I've got table of scores where each entry corresponds to a particular (student, subject) pair.

CREATE TABLE score (
  id serial PRIMARY KEY,
  value integer NOT NULL,
  subject_id integer NOT NULL,
  student_id integer NOT NULL,
  CONSTRAINT s1_id FOREIGN KEY (subject_id) REFERENCES subject (id),
  CONSTRAINT s2_id FOREIGN KEY (student_id) REFERENCES student (id),
);

I want to pick the top 5 subjects with highest overall scores, and then compute the average score of each student across those 5 subjects. Some students may not have entries for some subjects.

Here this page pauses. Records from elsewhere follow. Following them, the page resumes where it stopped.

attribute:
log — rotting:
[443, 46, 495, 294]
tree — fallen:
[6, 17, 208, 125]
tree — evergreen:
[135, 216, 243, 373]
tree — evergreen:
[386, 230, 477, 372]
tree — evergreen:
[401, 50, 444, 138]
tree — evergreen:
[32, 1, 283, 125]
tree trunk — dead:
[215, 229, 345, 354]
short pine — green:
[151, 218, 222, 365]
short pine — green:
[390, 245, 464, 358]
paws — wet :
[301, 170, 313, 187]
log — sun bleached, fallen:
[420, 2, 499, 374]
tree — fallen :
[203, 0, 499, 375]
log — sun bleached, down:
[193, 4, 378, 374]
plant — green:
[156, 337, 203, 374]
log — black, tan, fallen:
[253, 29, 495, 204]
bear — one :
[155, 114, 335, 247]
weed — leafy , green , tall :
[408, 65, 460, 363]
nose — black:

Those values would be given a default score.

Here's what I have:

SELECT student_id, AVG(COALESCE(score.value, default_value)) FROM 
(
    SELECT score.subject_id, subject.name, SUM(score.value) AS score_sum
    FROM score
    JOIN subject on subject.id = score.subject_id
    WHERE subject.name != 'skip me'
    GROUP BY score.subject_id
    ORDER BY score_sum DESC
    LIMIT 5
) AS score_sort
LEFT JOIN score ON score_sort.subject_id = score.subject_id 
GROUP BY student_id

The inner query works correctly to select the top 5. But the LEFT JOIN in outer query does not select the rows where a student does not have a score. What am I doing wrong here ?

Best Answer

You could use a CROSS JOIN from score_sort to all the students and then a LEFT join to score:

SELECT st.student_id, 
       AVG(COALESCE(sc.value, default_value)) AS average_score
FROM 
(
    SELECT score.subject_id, subject.name, SUM(score.value) AS score_sum
    FROM score
    JOIN subject on subject.id = score.subject_id
    WHERE subject.name != 'skip me'
    GROUP BY score.subject_id
    ORDER BY score_sum DESC
    LIMIT 5
) AS score_sort AS sort 
  CROSS JOIN student AS st
  LEFT JOIN score AS sc
    ON  sort.subject_id = sc.subject_id 
    AND   st.student_id = sc.student_id
GROUP BY st.student_id ;

A different approach would be to alter your query to count the available scores each student has (in the 5 top subjects):

SELECT score.student_id, 
       (SUM(score.value) + (5 - COUNT(score.subject_id)) * default_value) / 5 
           AS average_score
FROM 
(
    SELECT score.subject_id, subject.name, SUM(score.value) AS score_sum
    FROM score
    JOIN subject on subject.id = score.subject_id
    WHERE subject.name != 'skip me'
    GROUP BY score.subject_id
    ORDER BY score_sum DESC
    LIMIT 5
) AS score_sort
JOIN score ON score_sort.subject_id = score.subject_id 
GROUP BY score.student_id ;

But even with this, you would still not get any result for the students that have no score in any of the 5 top subjects.